Try to nip him at the top of the circle, and McDavid will start his curl even lower, at the bottom of his own circle. Slower defenceman believe it’s critical that defending forwards angle McDavid along the wall ASAP. If he gets any momentum down the gut, he’ll blow by the Brooks Orpiks and Martin Marincins of the world like they’re waiting for the wrong bus.

Babcock’s strategy, however, was more psychological, and wholly dependent on home ice and the advantage of having the last change — sicking Kadri on McDavid every shift.

“You have to play with pace [and] not give him as much time and space as he would like,” said Kadri. “He’s a guy that can embarrass you if you’re not ready.”

Oilers coach Todd McLellan countered by double-shifting McDavid to the tune of 22:46, his third-busiest NHL game to date.

“We’re on the road, and they get the match they want, so it makes it harder for the opposition to figure out what’s going on, [and it] keeps our bench on our toes and engaged, because you never know who’s going,” Oilers coach Todd McLellan explains.

“He’s got great legs. Why not use them?”

Three times in his rookie year McDavid skated more than 22 minutes. That’s already happened five times this season, and with the Oilers still on the road, we expect to see more long nights for 97. McDavid ranked 47th in average ice time (18:53) last season; this year he’s sixth (21:29) with a bullet.

McLellan and McDavid each say the captain, used on both special teams, is capable of playing high minutes.

“As we play on the road and teams get the matches they want, we have to disrupt that,” McLellan says. “It’s early in the season. He’s fresh. He’s got a lot of energy, and we have the ability to use him in many different scenarios.”

We asked McDavid if he felt tired after the Toronto loss.

“No,” he asserted. “If you keep your shifts short, I feel like I’m in pretty good shape. I can do that. It is what it is.”

Babcock’s not convinced. The coach said post-game that Kadri was “fresher.”

“You jam a guy out there every shift and three in a row, stuff like that, hard to have the same pop,” said Babcock, a seemingly passive-aggressive swipe at McLellan’s deployment.

“I never expected the guy to play that much.
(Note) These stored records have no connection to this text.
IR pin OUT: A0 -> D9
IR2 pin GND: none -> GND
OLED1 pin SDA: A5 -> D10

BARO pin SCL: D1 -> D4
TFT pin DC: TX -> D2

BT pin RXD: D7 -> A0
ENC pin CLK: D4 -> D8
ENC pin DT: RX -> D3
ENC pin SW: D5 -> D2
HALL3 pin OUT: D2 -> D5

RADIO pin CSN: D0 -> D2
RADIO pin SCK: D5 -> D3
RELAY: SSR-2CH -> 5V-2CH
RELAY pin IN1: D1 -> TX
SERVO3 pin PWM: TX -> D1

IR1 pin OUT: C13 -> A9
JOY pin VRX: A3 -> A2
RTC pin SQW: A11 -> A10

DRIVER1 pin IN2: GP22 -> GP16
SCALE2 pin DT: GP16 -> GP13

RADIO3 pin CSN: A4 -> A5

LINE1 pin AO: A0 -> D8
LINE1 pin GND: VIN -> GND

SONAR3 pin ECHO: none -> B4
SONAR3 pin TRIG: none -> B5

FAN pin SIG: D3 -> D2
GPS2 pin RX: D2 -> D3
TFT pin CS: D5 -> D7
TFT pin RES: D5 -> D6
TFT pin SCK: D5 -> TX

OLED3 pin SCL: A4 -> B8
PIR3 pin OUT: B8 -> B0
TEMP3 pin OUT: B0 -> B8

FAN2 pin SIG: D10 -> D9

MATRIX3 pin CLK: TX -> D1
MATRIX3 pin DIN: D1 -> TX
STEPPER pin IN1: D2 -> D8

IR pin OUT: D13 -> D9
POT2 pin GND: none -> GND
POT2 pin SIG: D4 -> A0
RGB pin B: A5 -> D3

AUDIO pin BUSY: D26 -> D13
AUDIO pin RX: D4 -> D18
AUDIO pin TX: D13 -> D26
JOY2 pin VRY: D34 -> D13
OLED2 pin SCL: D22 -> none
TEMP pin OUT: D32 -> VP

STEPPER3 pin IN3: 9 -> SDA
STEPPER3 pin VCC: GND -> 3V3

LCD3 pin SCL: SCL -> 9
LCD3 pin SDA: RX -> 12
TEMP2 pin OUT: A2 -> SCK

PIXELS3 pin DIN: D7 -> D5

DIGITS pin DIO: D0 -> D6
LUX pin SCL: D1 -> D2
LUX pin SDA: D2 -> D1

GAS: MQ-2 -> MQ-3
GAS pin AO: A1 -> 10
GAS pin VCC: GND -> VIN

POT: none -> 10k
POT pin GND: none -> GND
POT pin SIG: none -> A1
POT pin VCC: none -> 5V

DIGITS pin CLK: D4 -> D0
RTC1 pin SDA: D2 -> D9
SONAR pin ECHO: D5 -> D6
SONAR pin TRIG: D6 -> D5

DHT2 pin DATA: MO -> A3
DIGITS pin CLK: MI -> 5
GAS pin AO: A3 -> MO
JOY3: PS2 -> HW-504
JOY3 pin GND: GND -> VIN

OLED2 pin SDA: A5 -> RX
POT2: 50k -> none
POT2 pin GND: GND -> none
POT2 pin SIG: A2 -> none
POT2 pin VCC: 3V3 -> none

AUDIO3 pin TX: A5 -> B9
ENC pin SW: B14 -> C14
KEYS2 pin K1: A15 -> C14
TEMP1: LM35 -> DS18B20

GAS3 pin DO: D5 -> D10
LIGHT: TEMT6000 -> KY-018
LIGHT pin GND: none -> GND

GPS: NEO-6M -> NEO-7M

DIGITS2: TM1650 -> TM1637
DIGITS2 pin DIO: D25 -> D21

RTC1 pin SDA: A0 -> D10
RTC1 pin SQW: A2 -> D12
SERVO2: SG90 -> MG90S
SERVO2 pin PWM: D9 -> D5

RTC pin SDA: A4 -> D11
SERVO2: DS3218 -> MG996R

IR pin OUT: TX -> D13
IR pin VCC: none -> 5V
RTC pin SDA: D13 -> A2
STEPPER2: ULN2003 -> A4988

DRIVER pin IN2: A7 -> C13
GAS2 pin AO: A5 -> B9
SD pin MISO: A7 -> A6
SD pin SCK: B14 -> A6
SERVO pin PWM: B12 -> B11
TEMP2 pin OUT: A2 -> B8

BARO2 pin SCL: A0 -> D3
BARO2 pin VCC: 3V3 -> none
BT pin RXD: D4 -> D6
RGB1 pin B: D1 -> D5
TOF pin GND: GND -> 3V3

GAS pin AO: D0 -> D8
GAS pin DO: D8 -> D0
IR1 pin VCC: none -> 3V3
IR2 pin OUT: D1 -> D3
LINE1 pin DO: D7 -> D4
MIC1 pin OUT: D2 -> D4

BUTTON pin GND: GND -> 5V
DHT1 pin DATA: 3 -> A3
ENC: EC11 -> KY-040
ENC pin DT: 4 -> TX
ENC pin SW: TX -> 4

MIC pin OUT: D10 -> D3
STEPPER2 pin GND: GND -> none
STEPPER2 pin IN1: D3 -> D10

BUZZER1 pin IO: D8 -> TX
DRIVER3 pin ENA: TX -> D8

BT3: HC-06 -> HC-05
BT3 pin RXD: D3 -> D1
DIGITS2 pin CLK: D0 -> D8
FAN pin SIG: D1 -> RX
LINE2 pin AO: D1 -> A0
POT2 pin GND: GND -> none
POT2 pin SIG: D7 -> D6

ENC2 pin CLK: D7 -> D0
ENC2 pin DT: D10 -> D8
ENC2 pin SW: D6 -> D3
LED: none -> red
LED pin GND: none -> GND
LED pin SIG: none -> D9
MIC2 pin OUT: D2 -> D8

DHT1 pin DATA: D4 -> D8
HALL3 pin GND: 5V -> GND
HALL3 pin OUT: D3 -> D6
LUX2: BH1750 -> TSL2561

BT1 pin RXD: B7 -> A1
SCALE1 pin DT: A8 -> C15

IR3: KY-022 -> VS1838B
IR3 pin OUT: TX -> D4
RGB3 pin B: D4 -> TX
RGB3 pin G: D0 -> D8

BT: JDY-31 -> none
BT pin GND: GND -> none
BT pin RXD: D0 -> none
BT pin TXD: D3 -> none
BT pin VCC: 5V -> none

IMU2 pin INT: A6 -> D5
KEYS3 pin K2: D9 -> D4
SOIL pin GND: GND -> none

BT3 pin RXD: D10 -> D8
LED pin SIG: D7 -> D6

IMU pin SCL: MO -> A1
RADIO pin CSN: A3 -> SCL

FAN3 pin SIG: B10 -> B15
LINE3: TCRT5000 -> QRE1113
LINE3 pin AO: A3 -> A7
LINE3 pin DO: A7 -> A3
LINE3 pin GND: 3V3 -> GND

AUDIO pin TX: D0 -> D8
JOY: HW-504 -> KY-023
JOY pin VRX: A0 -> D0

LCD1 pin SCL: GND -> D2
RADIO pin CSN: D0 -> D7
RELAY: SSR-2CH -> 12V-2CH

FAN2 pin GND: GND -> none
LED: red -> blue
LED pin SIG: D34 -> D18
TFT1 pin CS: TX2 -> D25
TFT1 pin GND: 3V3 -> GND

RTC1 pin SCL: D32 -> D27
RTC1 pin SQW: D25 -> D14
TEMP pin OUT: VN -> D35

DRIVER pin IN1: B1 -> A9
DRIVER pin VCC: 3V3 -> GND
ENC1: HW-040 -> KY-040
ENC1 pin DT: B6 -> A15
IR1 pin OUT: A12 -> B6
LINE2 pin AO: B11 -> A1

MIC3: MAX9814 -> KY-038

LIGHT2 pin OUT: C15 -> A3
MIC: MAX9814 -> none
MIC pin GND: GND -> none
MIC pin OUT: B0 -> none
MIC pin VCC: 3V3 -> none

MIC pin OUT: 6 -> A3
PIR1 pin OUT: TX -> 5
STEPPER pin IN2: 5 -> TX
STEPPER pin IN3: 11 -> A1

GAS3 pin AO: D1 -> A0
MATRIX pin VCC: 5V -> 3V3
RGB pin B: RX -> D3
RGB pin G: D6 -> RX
He’s a good player and all that, but so is [Ryan] Nugent-Hopkins.”

Kadri says the relentless harassment approach is effective.

“It makes for a long night and takes a toll on the body for sure,” Kardi said. “Certainly 22 or 23 minutes for a forward is something that can be tough to sustain, especially for 82 games.”

We’re eager to watch McDavid’s minutes the rest of this nasty road trip, which picks up against the Rangers Thursday and later to a circle-the-date match in Pittsburgh Tuesday. (Does Alain Vigneault task Kevin Hayes with a Kadri-like challenge?)

It’s telling that McDavid’s reduced effectiveness on the road is following in steps of other elite forwards. Wayne Gretzky (1.74 to 1.39)*, Mario Lemieux (2.09 to 1.83)*, and Sidney Crosby (1.46 to 1.20) all saw a significant drop-off in production when opponents held last change.

We’re curious to see if others coaches in this copycat league crib from Babcock’s playbook. Do they have a guy, like Kadri, with first-line ambitions and third-line flexibility? More important: What about the West? Is a guy like Anaheim’s Ryan Kesler, arguably the game best shutdown man, fleet enough for the task?

McDavid is averaging 1.13 points per game at home and 1.04 on the road — a gap narrower than that of his hockey-god predecessors.

We bet that gap will widen as Operation: Corral Connor intensifies. Babcock and Kadri have given the league a handy starting point — and McDavid has been given a compelling new challenge.

*Gretzky and Lemieux’s home/away point splits are only tracked back to 1987-88 but still provide a sample size of 13 seasons minimum.